Nous sommes peut-être actuellement à l'aube d'une autre révolution, une post-Synthèse moderne. Comme le souligne Bordenstein, nous prenons maintenant en compte le rôle des microbes dans notre compréhension de la génétique et de l'évolution.
Comment incorporons-nous cette nouvelle compréhension de l'importance des microbes dans la biologie et l'évolution de tous les organismes ? Les auteurs du Holobiont Biology Network affirment que cela doit commencer par redéfinir et réenseigner la biologie.
« Nous pensons aux animaux et aux plantes comme à un consortium de cellules hôtes et microbiennes qui influencent l'anatomie et la physiologie », explique Bordenstein.
Il y a également un besoin de nouveaux outils analytiques pour déterminer la contribution des microbes et comment ils interagissent avec la génétique pour expliquer les traits. Une fois que nous aurons ces outils analytiques en place, nous pourrons concevoir des microbes et des microbiomes autant que nous pouvons concevoir des gènes pour obtenir de meilleurs résultats pour les organismes.

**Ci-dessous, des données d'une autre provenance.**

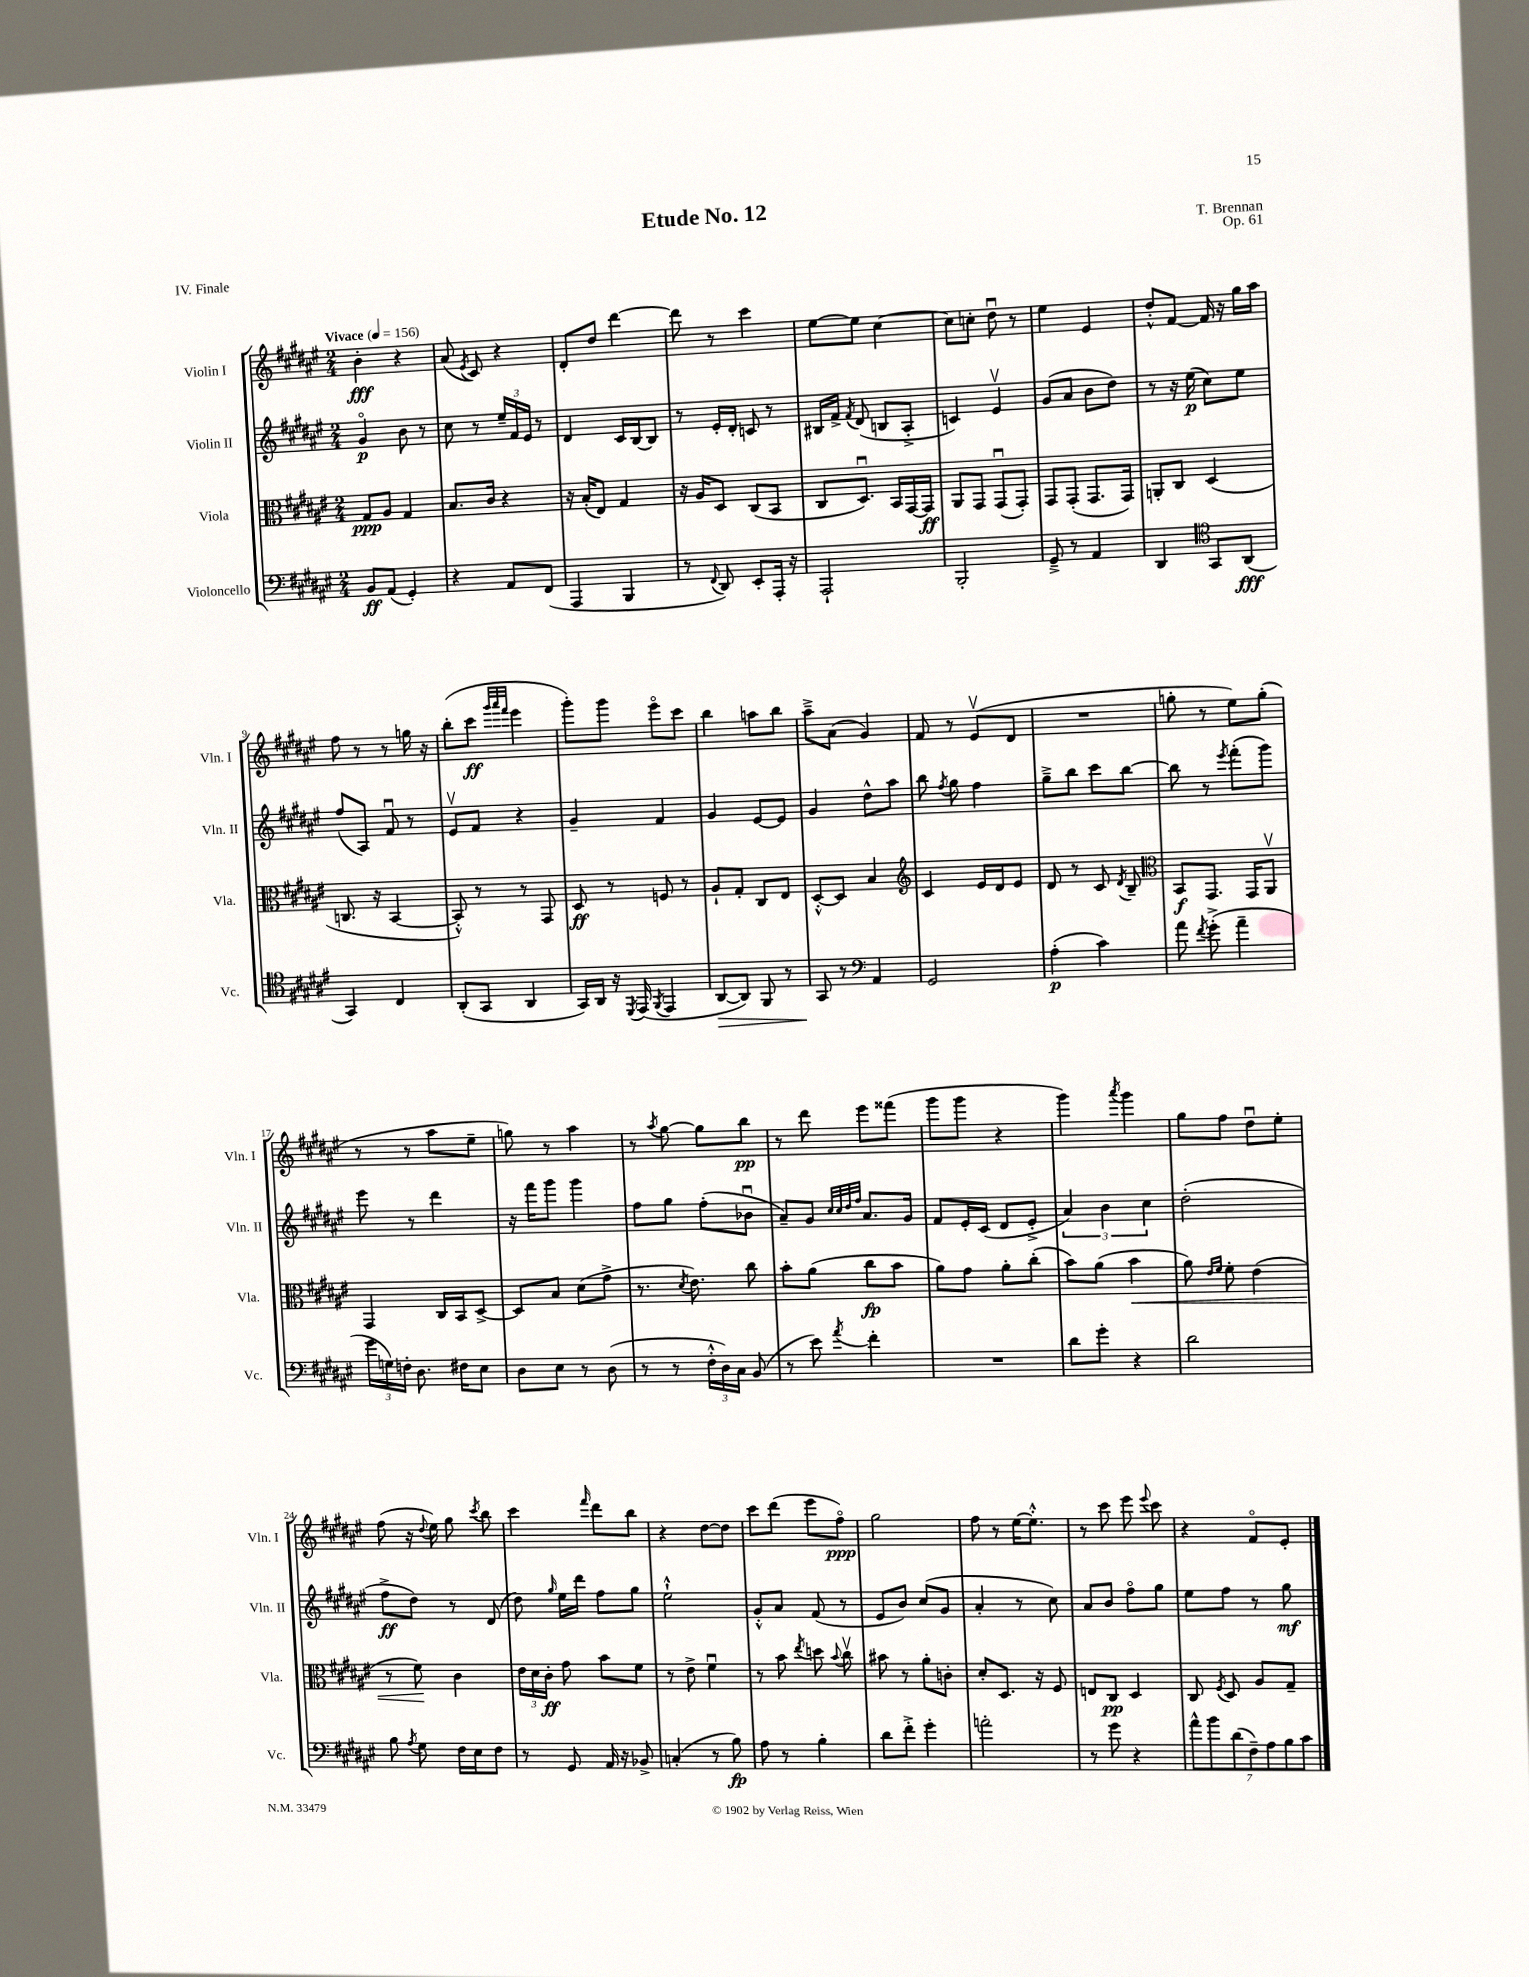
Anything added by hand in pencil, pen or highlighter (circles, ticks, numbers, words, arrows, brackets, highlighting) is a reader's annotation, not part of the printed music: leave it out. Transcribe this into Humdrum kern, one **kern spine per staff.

**kern	**kern	**kern	**kern
*staff4	*staff3	*staff2	*staff1
*clefF4	*clefC3	*clefG2	*clefG2
*k[f#c#g#d#a#e#]	*k[f#c#g#d#a#e#]	*k[f#c#g#d#a#e#]	*k[f#c#g#d#a#e#]
*M2/4	*M2/4	*M2/4	*M2/4
*MM156	*MM156	*MM156	*MM156
8BB/L	8G#/L	4g#o/	4b'\
(8AA#/J	8A#/J	.	.
4GG#'/)	4G#/	8b\	4r
.	.	8r	.
=	=	=	=
4r	8.B/L	8cc#\	(8a#/
.	.	.	8qe#/
.	.	8r	8c#/)
.	16c#/Jk	.	.
8AA#/L	4r	24ee#~/LL	4r
.	.	24f#/	.
.	.	24e#/JJ	.
(8FF#/J	.	8r	.
=	=	=	=
4AAA#/	16r	4d#/	8d#'/L
.	(16B'/LK	.	.
.	8E#/J)	.	8dd#/J
4BBB/	4G#/	16c#/LL	[4ddd#\
.	.	[16B/J	.
.	.	8B/]J	.
=	=	=	=
8r	16r	8r	8ddd#\]
.	16A#/LK	.	.
8qqFF#/	.	.	.
8DD#/)	8D#/J	16e#'/LL	8r
.	.	16d#'/JJ	.
8EE#'/L	(8C#/L	8c/	4ccc#\
16AAA#'/Jk	8BB/J	8r	.
16r	.	.	.
=	=	=	=
2AAA#`/	8C#/L	16B#/LL	[8ee#\L
.	.	16f#^/JJ	.
.	.	8qf#/	.
.	8.D#u/J)	(8d#/	8ee#\]J
.	.	8B/L	[4cc#\
.	16BB/LL	.	.
.	[16GG#/	8A#'^/J	.
.	16GG#/]JJ	.	.
=	=	=	=
2BBB'/	8AA#/L	4c/)	8cc#\]L
.	8GG#/J	.	8cc'\J
.	(8GG#u/L	4e#v/	8dd#u\
.	8GG#'/J)	.	8r
=	=	=	=
8GG#~^/	8GG#/L	(8g#/L	4ee#\
8r	(8GG#'/J	8a#/J	.
4AA#/	8.GG#/L	8b\L	4e#/
.	.	8dd#\J)	.
.	16GG#/Jk)	.	.
=	=	=	=
4DD#/	8AA'/L	8r	8dd#'^^/L
.	8C#/J	16r	[8f#/J
.	.	(16ee#\	.
*clefC4	*	*	*
8GG#/L	(4D#/	8cc#\L)	16f#/]
.	.	.	16r
(8AA#/J	.	8ee#\J	16gg#\LL
.	.	.	16aa#\JJ
=	=	=	=
4GG#/)	8.C/	(8ff#/L	8ff#\
.	.	8A#/J)	8r
.	16r	.	.
4C#/	[4BB/	8f#u/	8r
.	.	8r	16gg\
.	.	.	16r
=	=	=	=
(8AA#'/L	8BB'^^/])	8e#v/L	(8bb'\L
8GG#/J	8r	8f#/J	8ccc#\J
.	.	.	32qqggg#/LLL
.	.	.	32qqaaa#/
.	.	.	32qqfff#/JJJ
4AA#/	8r	4r	4eee#\
.	8GG#/	.	.
=	=	=	=
16GG#/LL)	8D#/	4g#~/	8ggg#'\L)
16AA#/JJ	.	.	.
16r	8r	.	8ggg#\J
8qDD#/	.	.	.
(16EE#/	.	.	.
8qFF#/	.	.	.
4EE#/	8F/	4f#/	8eee#o\L
.	8r	.	8ccc#\J
=	=	=	=
[8AA#/L	8A#`/L	4g#/	4bb\
8AA#/]J)	8G#'/J	.	.
8FF#/	8C#/L	[8e#/L	8aa\L
8r	8E#/J	8e#/]J	8bb\J
=	=	=	=
8GG#/	[8D#'^^/L	4g#/	8aa#~^\L
8r	8D#/]J	.	(8a#\J
*clefF4	*	*	*
4AA#/	4B/	8dd#^^\L	4g#/)
.	.	8aa#\J	.
=	=	=	=
*	*clefG2	*	*
2GG#/	4c#/	8bb\	8f#/
.	.	8qff#/	.
.	.	8gg#\	8r
.	16e#/LL	4ff#\	(8e#v/L
.	16d#/J	.	.
.	8e#/J	.	8d#/J
=	=	=	=
(4A#'\	8d#/	8gg#~^\L	2r
.	8r	8bb\J	.
4c#\)	8c#/	8ccc#\L	.
.	8qd#/	.	.
.	8B~/	[8bb\J	.
=	=	=	=
*	*clefC3	*	*
8a#\	8BB/L	8bb\]	8gg'\
8qf#/	.	.	.
(8g#'^\	8.GG#/J	8r	8r
.	.	8qeee#/	.
4a#~\	.	(8fff#'\L	8ee#\L)
.	16GG#/LK	.	.
.	8AA#v/J	8ggg#\J)	(8gg'\J
=	=	=	=
24g#\LL	4GG#/	8eee#\	8r
24G\)	.	.	.
24F'\JJ	.	.	.
8.D#\	.	8r	8r
.	16C#/LL	4ddd#\	8aa#\L
16F#\LK	16BB/J	.	.
8E#\J	[8D#^/J	.	8ee#~\J
=	=	=	=
8D#\L	8D#/]L	16r	8gg\)
.	.	16fff#\LK	.
8E#\J	8B/J	8ggg#\J	8r
8r	(8d#\L	4ggg#\	4aa#\
(8D#\	8g#^\J	.	.
=	=	=	=
8r	8.r	8ff#\L	8r
.	.	.	8qaa#/
8r	.	8gg#\J	[8gg#\
.	8qd#/	.	.
.	8.e#\)	.	.
24F#'^^\LL	.	(8ff#'\L	8gg#\]L
24D#\)	.	.	.
24C#\JJ	.	.	.
(8BB/	8cc#\	8b-u\J	8bb\J
=	=	=	=
8r	8b'\L	8a#~/L)	8r
8e#\)	(8a#\J	8g#/J	8ddd#\
.	.	32qqcc#/LLL	.
.	.	32qqcc#/	.
.	.	32qqdd#/	.
8qa#/	.	32qqff#/JJJ	.
4f#'\	8cc#\L	8.a#/L	8eee#\L
.	8b\J	.	(8fff##\J
.	.	16g#/Jk	.
=	=	=	=
2r	8a#\L)	8f#/L	8ggg#\L
.	8g#\J	16e#'/L	8ggg#\J
.	.	(16c#/JJ	.
.	8a#'\L	8d#/L	4r
.	(8cc#'\J	8e#'^/J	.
=	=	=	=
8d#\L	8b\L)	6a#/)	4ggg#\)
8g#'\J	(8a#\J	.	.
.	.	6b\	.
.	.	.	8qaaa#/
4r	4b\	.	4ggg#\
.	.	6cc#\	.
=	=	=	=
2d#\	8a#\)	(2dd#'\	8gg#\L
.	16qqe#/LL	.	.
.	16qqf#/JJ	.	.
.	8f#'\	.	8ff#\J
.	(4e#\	.	8dd#u\L
.	.	.	8ee#'\J
=	=	=	=
8B\	8r	8ff#^\L	(8ff#\
8qA#/	.	.	.
8G#\	8f#\)	8dd#\J)	16r
.	.	.	8qqdd#/
.	.	.	16ee#\)
16F#\LL	4c#\	8r	8gg#\
16E#\J	.	.	.
.	.	.	8qccc#/
8F#\J	.	(8d#/	8bb\
=	=	=	=
8r	24e#\LL	8dd#\)	4ccc#\
.	24d#\	.	.
.	24c#'\JJ	.	.
.	.	16qqgg#/	.
8GG#/	8g#\	16ee#\LL	.
.	.	16ddd#\JJ	.
.	.	.	16qqfff#/
16AA#/	8b\L	8ff#\L	8ddd#\L
16r	.	.	.
8BB-^/	8f#\J	8gg#\J	8bb\J
=	=	=	=
(4C'/	8r	2ee#`^^\	4r
.	8e#^\	.	.
8r	4f#u\	.	[8dd#\L
8B\)	.	.	8dd#\]J
=	=	=	=
8A#\	8r	8g#'^^/L	8ccc#\L
8r	8b\	8a#/J	(8ddd#\J
.	8qee#/	.	.
4B'\	8dd\	(8f#/	8eee#\L
.	8qqb/	.	.
.	8cc#v\	8r	8ff#o\J)
=	=	=	=
8d#\L	8b#\	8e#/L	2gg#\
8f#'^\J	8r	8b/J)	.
4g#'\	8a#'\L	(8cc#/L	.
.	8c'\J	8g#/J	.
=	=	=	=
2a'\	8d#'/L	4a#'/	8ff#\
.	8.D#/J	.	8r
.	.	8r	[16ee#\LK
.	16r	.	8.ee#'^^\]J
.	8F#/	8cc#\)	.
=	=	=	=
8r	8E/L	8a#/L	8r
8g#\	8C#/J	8b/J	8ccc#\
4r	4D#/	8ff#o\L	8eee#\
.	.	.	8qqeee#/
.	.	8gg#\J	8ccc#\
=	=	=	=
14a#^^\L	8C#/	8ee#\L	4r
14b\	.	.	.
.	8qF#/	.	.
.	8D#/	8ff#\J	.
(14d#\	.	.	.
14F#~\)	.	.	.
.	8A#/L	8r	8f#o/L
14A#\	.	.	.
14B\	.	.	.
.	8G#~/J	8gg#\	8e#'/J
14c#\J	.	.	.
==	==	==	==
*-	*-	*-	*-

Les microbes sont là depuis quatre milliards d'années, et ils sont en nombre supérieur aux étoiles dans l'univers par des ordres de grandeur. Il y a plus de bactéries dans votre bouche qu'il n'y a de personnes sur la planète. Ils ont façonné notre monde de manière que nous commençons à peine à comprendre.
Des recherches montrent qu'ils pourraient également jouer un rôle dans la détermination de qui est plus susceptible de développer un cancer du côlon, d'avoir un taux de cholestérol élevé ou un indice de masse corporelle moyen. Après tout, nous ne contenons pas seulement nos propres gènes, mais aussi ceux des milliards de micro-organismes qui vivent en nous et sur nous.
« Ce que nous apprenons aujourd'hui et au cours de la dernière décennie, c'est que parfois les microbes expliquent plus de variation des traits biologiques chez les organismes que les gènes », déclare Bordenstein.
L'avenir de la biologie réside non seulement dans nos gènes, mais aussi dans les caractéristiques de nos microbes associés. En avançant, souvenez-vous de ceci : nous ne sommes pas des entités solitaires. Nous sommes des écosystèmes.